La buena intención de convertir la crisis en una oportunidad se choca con una pared: la fórmula no fue desarrollada por los chinos del proverbio ni la explican los funcionarios y los motivadores. Porque no es precisamente el producto de un acto de magia ni de pensar positivo. Para que la pandemia sea una real oportunidad de transformación se requieren más que frases de cajón, decretos de emergencia y la aplicación compulsiva de gel.

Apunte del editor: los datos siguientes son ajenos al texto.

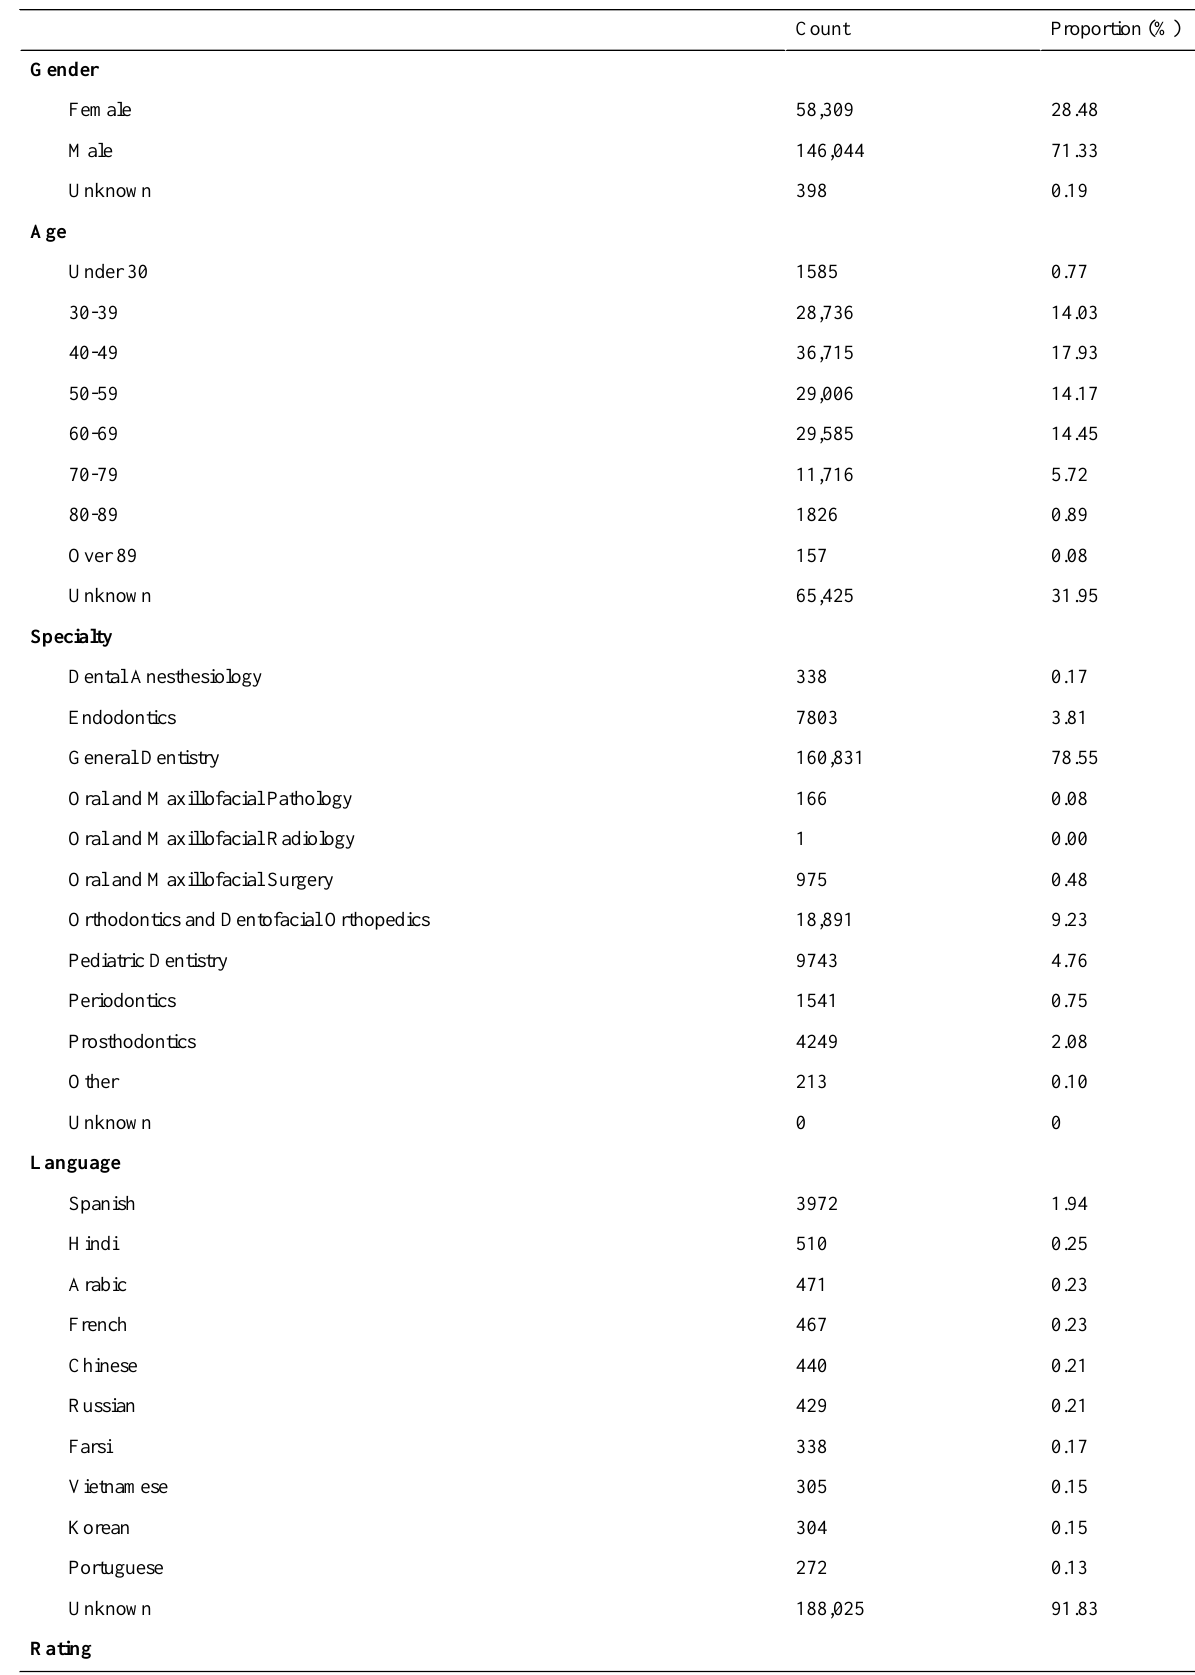
Table 2. Dentist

Los sicoterapeutas sostienen que en la superación de una crisis se pasa por dos fases ineludibles. La toma de conciencia y la aceptación de la responsabilidad personal. En lo primero ya estamos: después de cuatro meses de confinamiento, tal vez sin empleo, o trabajando desde casa, sin poder ir a un restaurante o al colegio, de tapabocas y gel impajaritables, sin que nos besuqueen a diestra y siniestra como buenos colombianos, es poco probable que alguien no se haya percatado de que algo grave está pasando. ¡Cuántos planes fueron aplazados, cuántas vidas se han perdido! Pero no es suficiente: el mundo está y estará lleno de tipos indeseables que son conscientes de serlo y no cambian. Hay que ir más allá.

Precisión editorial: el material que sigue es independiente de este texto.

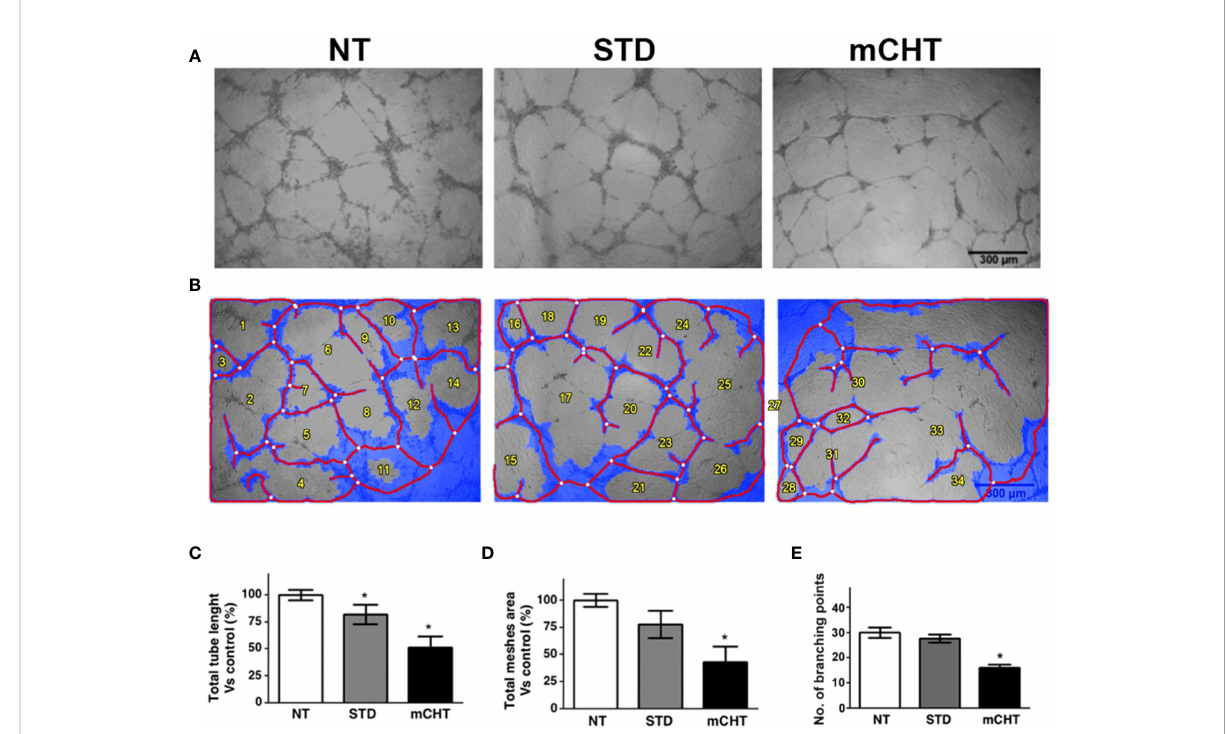
FIGURE 8 Metronomic administration of 5-FU+VNR is more active than standard treatment in impairing HUVECs neoangiogenesis. (A) Representative images of tube formation assays performed on HUVECs after STD or mCHT treatment. (B) Processed images by Wimasis software. Total tube length (C) and total meshes area (D) were quanti fi ed by Image J software and graphically represented as a percentage of the software control. Numbers of branching points were measured by Wimasis (E) . Blue, the tubular structure. Red, tubes. White, branching points. Values represent the average ± SD of three independent experiments, *p <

Para llegar a la segunda fase, la responsabilidad personal para emprender cambios integrales, se interpone un campo minado de dudas. Esta es una conmoción global y sistémica de la cual no nos queda claro que seamos responsables y que posiblemente la humanidad será capaz de controlar. ¿O llegó para quedarse? ¿Recuperaremos nuestras vidas? ¿No será acaso prematuro introducir cambios definitivos sin estar seguros de que en un tiempo el peligro haya sido superado?

Dependiendo de la respuesta individual, esta etapa implica la revisión de lo que nos constituye: desde los pequeños hábitos (los saludos, la búsqueda de pareja, el estilo de trabajo), nuestra forma de abordar la vida (transporte, consumo, agite o contemplación), creencias y valores, prioridades (familia, dinero, viajes), sentido de la vida, y hasta quizás una nueva identidad como individuos y ciudadanos. Alfonso López Michelsen (1913-2007), un líder político de los que ya no vienen, dijo alguna vez: no hacemos lo que somos sino que somos lo que hacemos. Nada pasará si no hacemos algo. Esa es la varita mágica del cambio.

Aprovechando el empujón del virus y convirtiendo estas buenas intenciones en fuerzas sociales, culturales y políticas disruptivas, podrían cumplirse los maravillosos vaticinios que anotábamos.

¡Quién iba a sospechar que el COVID-19 era un agente no solo patógeno sino además subversivo!